Amanda Vitória, de 26 anos, teve o apoio da intérprete Hilmara Miranda durante 15 horas de trabalho de parto.

Foto: Hilmara Miranda Gomes / Arquivo Pessoal

O parto de Amanda Vitória da Silva Felipe, de 26 anos, moradora de Cataguases, na Zona da Mata mineira, tornou-se um exemplo de empatia e inclusão. Surda de nascença, a jovem contou com o apoio essencial de uma intérprete de Libras durante todas as etapas do nascimento de seu primeiro filho, Nathan, ocorrido em agosto.

Nesta sexta-feira (26), Dia Nacional do Surdo, a data reforça a importância da conscientização e da acessibilidade. A mãe de Amanda foi procurar Hilmara Miranda Gomes, intérprete de Libras e amiga da família, para ajudar a filha durante o parto, após a bolsa da gestante romper.

A profissional foi até o Hospital de Cataguases e permaneceu ao lado de Amanda por cerca de 15 horas, tempo que durou o trabalho de parto, auxiliando na mediação linguística entre a gestante e a equipe médica e de enfermagem.

Hilmara relembrou a complexidade da situação: “Eu, muitas vezes, tive que explicar como fazer força, porque ela não sabia. A médica explicava, e eu traduzia e interpretava para ela, que então tentava.”

Acompanhada com atenção, a jovem sinalizou que não tinha mais forças para continuar ao atingir 7 cm de dilatação, já no dia 9 de agosto. A médica, com a ajuda da intérprete, explicou que a cesariana seria o caminho mais seguro, e Amanda consentiu com clareza por meio da linguagem de sinais.

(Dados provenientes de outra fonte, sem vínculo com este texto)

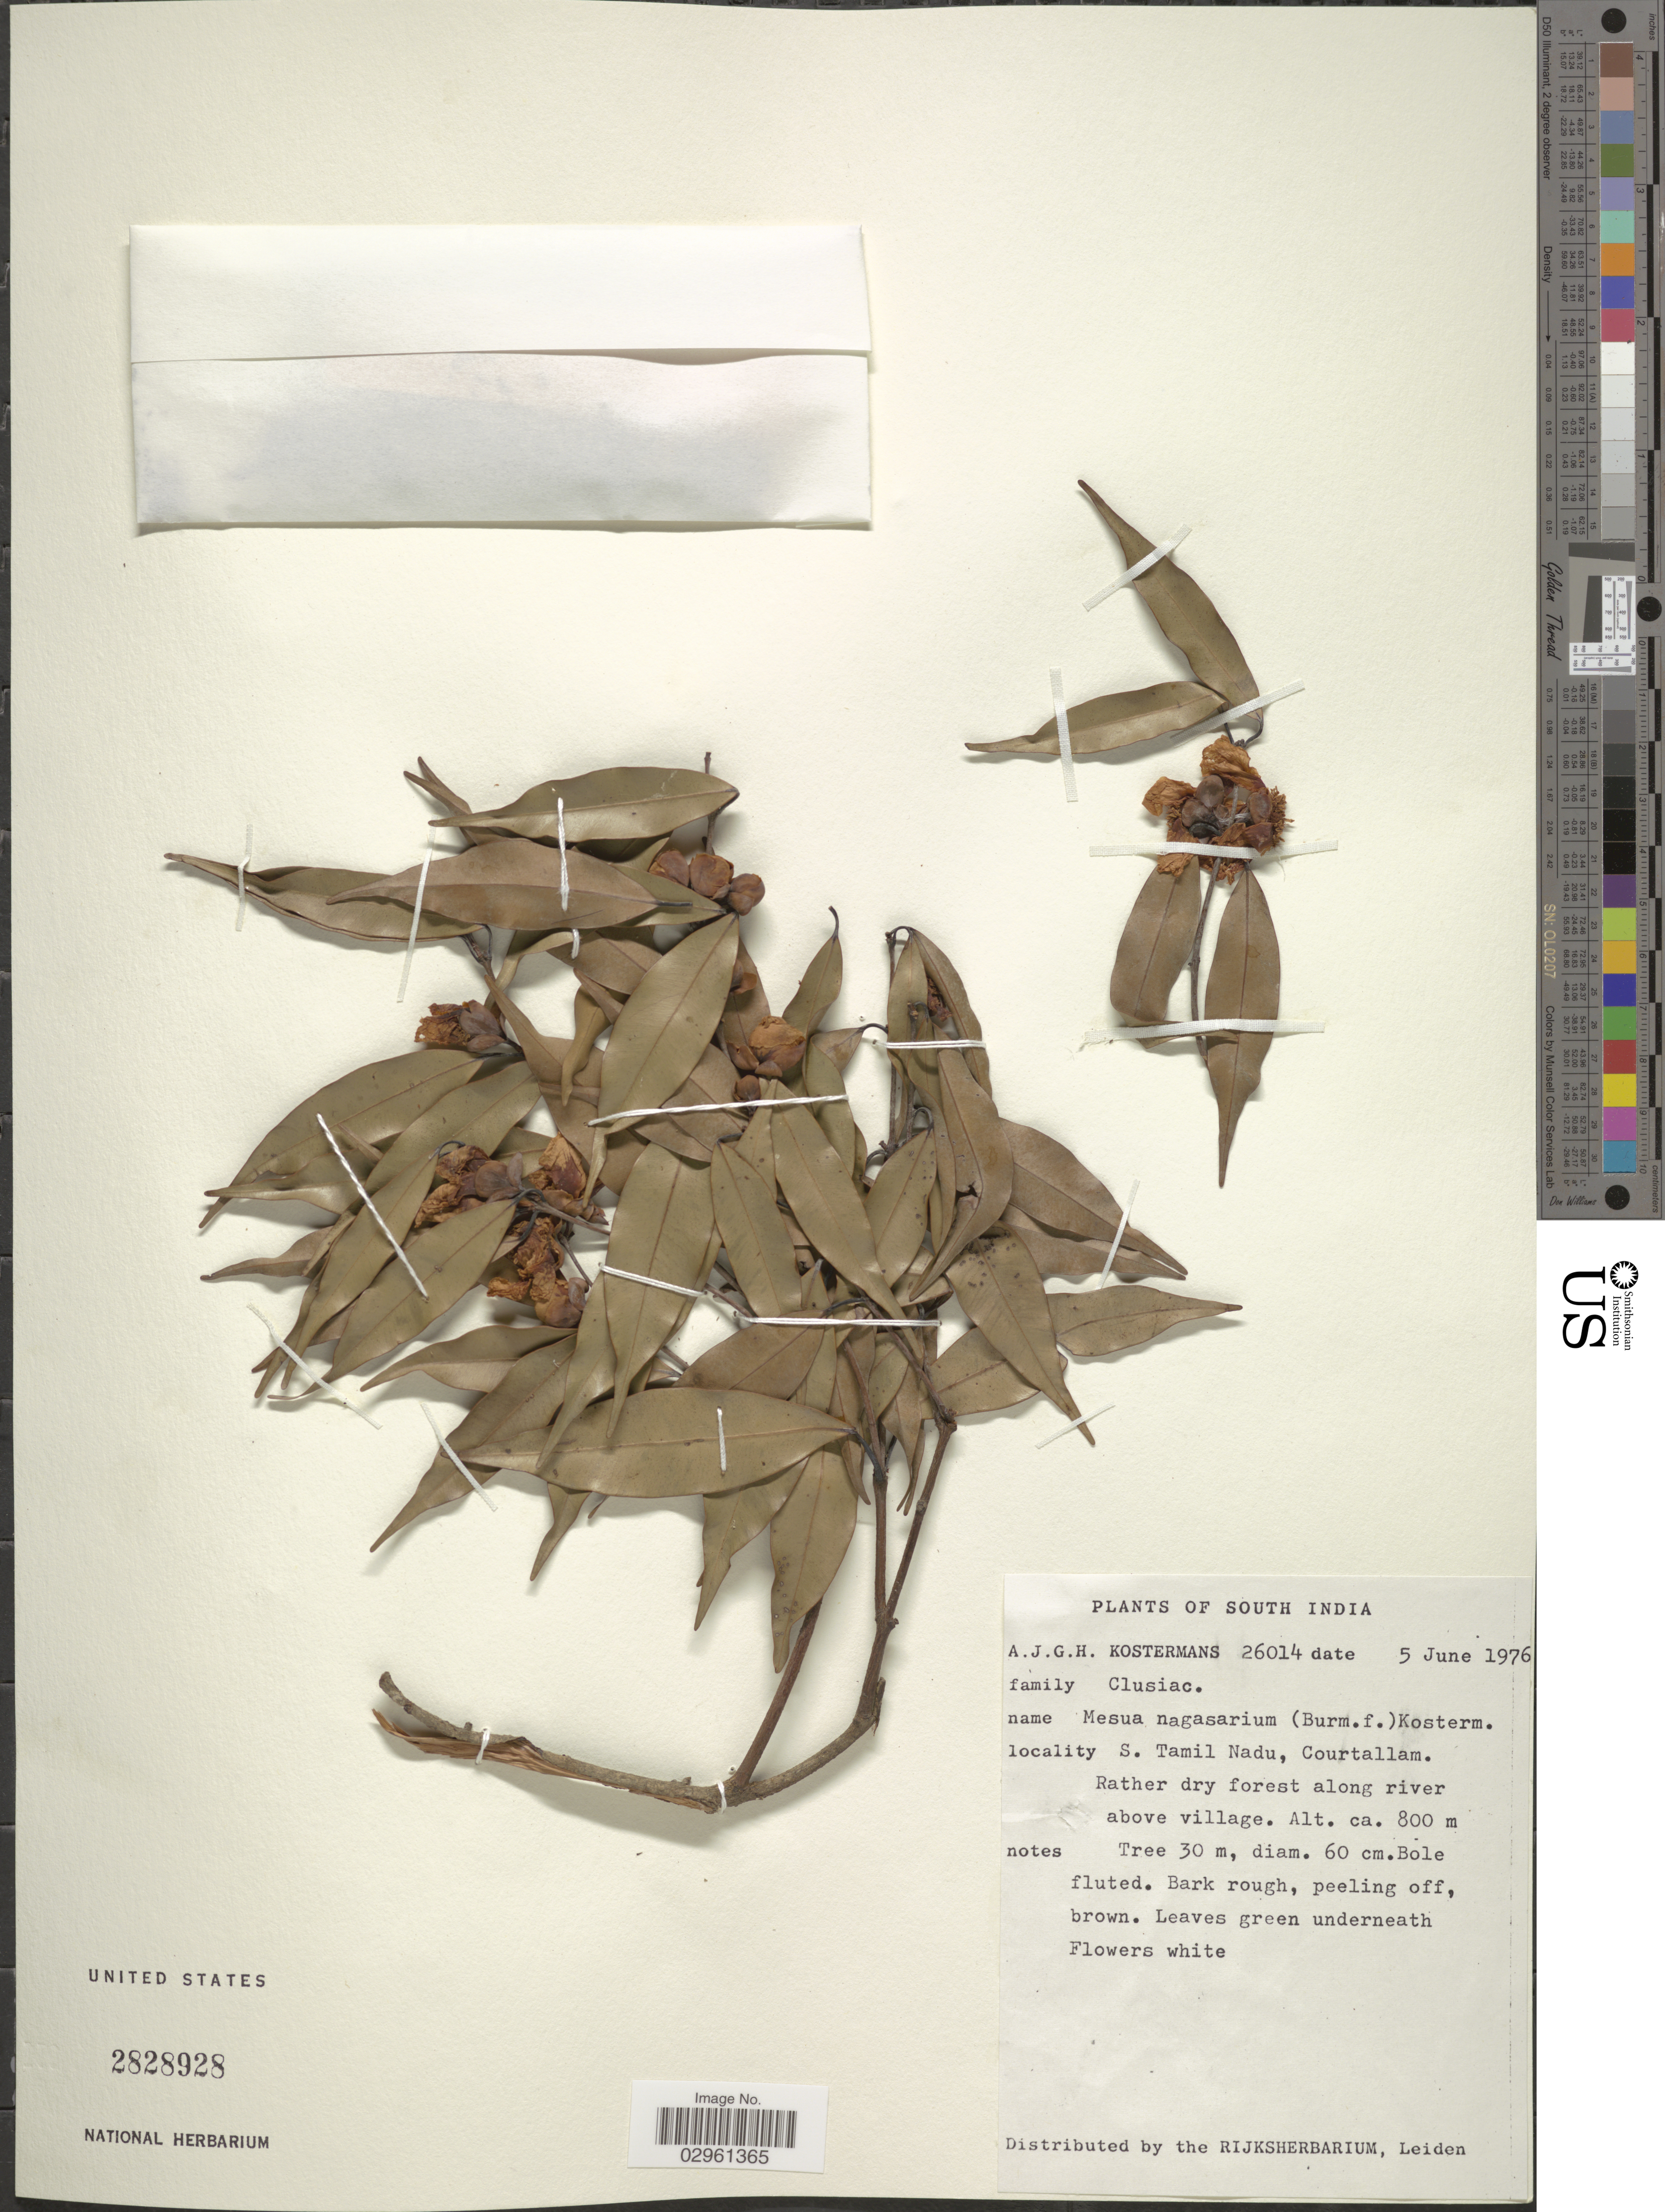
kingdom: Plantae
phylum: Tracheophyta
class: Magnoliopsida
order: Malpighiales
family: Clusiaceae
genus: Garcinia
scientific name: Garcinia sp.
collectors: A. J. G. Kostermans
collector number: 26014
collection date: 1976-06-05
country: India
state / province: Tamil Nadu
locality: South India. S. Tamil Nadu, Courtallam. Rather dry forest along river above village.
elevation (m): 800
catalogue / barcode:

Em depoimento ao g1, com ajuda da intérprete de Libras, Amanda expressou a importância do apoio: “Me senti mais segura para me comunicar e falar sobre os meus sentimentos naquele momento, porque foram 15 horas tentando o parto natural, com muitas, muitas contrações. Também pude falar da minha fraqueza, quando não aguentava mais a dor de fazer força durante o parto e achava que ia desmaiar.”

Ao ver o filho pela primeira vez, o recém-pai Gustavo Felipe não conteve as lágrimas. Em um gesto simbólico, os profissionais de saúde do hospital aprenderam a sinalizar a palavra “Parabéns” em Libras para celebrar o nascimento de forma inclusiva.

Hilmara permaneceu com Amanda até o fim da cirurgia e explicou cada etapa, e no domingo (11) voltou ao hospital para ajudar na orientação sobre a amamentação. “Minha prioridade sempre foi garantir que ela tivesse os mesmos direitos e a mesma experiência segura que qualquer mulher, independentemente do horário ou da situação”, contou Hilmara, que conheceu Amanda em 2023 durante um evento para a comunidade surda.

A história do nascimento de Nathan representa o poder da empatia, da inclusão e o cumprimento do direito básico de ser compreendido na própria língua.